El PSOE celebra un congreso federal para aclamar a su líder, previo linchamiento y dimisión de un dirigente secundario y el silenciamiento de tudancas, lambanes y otros tantos.

Ya ni siquiera sorprende que una democracia esté gobernada por un partido con marcas, más que visibles en su desastrado ropaje, de los dedazos de hierro que imprime su caudillo.

Ante este panorama de descomposición democrática, la militancia socialista da muestras de tener un cuajo enorme.

El porqué de esta progresía sumisa no extraña a nadie en la propia organización, cada día menos federalizada y más centralista y cesarista.

Una combinación que la dirigencia, en sus paradójicos discursos, califica de reaccionaria cuando se refiere al adversario.

Dijo Lobato, dos días antes de dimitir, que el PSOE no es una secta ni una agencia de colocación. Cuando menos rezumó cierta sospecha de falsedad esta innecesaria aseveración.

Todos lo saben y la mayoría calla. Recuerda esta declaración aquellos “autos de buen gobierno” que las autoridades del siglo XVIII –déspotas, pero reformistas– publicaban en sus ciudades.

Los historiadores suelen leer esos “autos” de dos maneras. La más lineal y optimista subraya la encomiable intención que esos gobernantes tenían de reformar las malas costumbres en aquella España indisciplinada, fuera por ruidosos vicios nocturnos, por molestos lanzamientos de basura o aguas fecales a la vía pública, por recurrentes fraudes fiscales en el consumo, etcétera. La repetición que hacían, un año tras otro, de tales prohibiciones son el ejemplo del fracaso inmediato de tales reformas.

Así, otra lectura de esos “autos de buen gobierno” consiste en invertir la intención y recuperar la exposición. Es decir, lo que se puede leer también en dichas prohibiciones es un retrato de las prácticas cotidianas que querían cambiar.

Negar afirmando. Con esta doble lectura de las declaraciones de Lobato, se comprende que haya tenido que dimitir.

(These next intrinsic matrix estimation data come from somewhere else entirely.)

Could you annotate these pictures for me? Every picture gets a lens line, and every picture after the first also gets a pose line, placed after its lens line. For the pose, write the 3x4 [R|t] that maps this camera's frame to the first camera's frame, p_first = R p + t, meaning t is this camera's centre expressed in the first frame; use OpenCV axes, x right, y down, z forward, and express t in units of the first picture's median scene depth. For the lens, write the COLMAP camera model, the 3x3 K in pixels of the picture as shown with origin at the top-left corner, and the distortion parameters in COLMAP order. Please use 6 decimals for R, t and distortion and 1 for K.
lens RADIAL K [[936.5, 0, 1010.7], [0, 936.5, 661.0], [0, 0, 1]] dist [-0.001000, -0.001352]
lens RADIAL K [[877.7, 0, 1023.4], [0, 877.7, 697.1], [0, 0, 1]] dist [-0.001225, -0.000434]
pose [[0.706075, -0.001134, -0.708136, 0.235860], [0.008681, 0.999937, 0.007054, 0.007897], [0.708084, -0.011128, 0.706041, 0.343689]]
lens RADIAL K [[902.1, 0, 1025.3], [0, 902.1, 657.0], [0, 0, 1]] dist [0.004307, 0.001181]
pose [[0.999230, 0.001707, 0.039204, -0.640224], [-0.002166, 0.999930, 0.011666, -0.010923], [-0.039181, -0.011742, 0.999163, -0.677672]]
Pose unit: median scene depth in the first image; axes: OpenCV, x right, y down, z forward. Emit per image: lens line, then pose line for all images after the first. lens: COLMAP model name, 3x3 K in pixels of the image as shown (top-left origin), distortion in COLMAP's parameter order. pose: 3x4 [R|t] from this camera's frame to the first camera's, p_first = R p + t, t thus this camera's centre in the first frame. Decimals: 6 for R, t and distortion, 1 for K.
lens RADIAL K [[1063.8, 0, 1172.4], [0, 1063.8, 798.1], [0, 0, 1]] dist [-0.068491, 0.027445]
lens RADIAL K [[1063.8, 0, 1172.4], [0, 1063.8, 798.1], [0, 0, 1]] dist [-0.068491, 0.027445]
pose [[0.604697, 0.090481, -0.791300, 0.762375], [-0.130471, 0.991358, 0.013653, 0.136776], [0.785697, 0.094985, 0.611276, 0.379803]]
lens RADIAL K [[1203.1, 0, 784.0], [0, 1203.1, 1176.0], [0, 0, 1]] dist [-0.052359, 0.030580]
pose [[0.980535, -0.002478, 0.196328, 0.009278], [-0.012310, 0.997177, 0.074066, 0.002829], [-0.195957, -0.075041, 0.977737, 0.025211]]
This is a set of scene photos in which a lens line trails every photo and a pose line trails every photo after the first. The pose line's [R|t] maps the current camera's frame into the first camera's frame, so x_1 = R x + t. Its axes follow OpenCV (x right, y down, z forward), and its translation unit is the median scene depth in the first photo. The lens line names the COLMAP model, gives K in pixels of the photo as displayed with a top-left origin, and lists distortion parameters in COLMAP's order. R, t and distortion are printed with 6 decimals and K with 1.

Ha negado la evidencia de que el partido es una agencia de colocación, al mismo tiempo ha afirmado que hay comportamientos sectarios porque no hay debates democráticos en el seno del PSOE.

En definitiva, el dirigente madrileño no ha sabido resolver una cuestión básica de micropolítica: cómo se reproducen (o no) los modos de subjetivación dominantes en su partido.

Lobato ha reconocido, de manera implícita, que los pesebres amansan a cualquier fiera que se resista. Él no lo necesitaba, pero la mayoría de sus compañeros sí.

Y tanto va el diputado jabalí al comedero que olvida que tarde o temprano caerá abatido por el jefe de la montería. La veda está a punto de terminar, con los congresos regionales y provinciales comienza la cacería. Todos lo saben y la mayoría calla.

Es comprensible que Lobato se haya autodescalabrado antes de comprobar, en Sevilla y en primera persona, cómo podía quedar agriamente empapado por la lluvia militante de cuajo, como el niño que vomita la mala leche que ha mamado.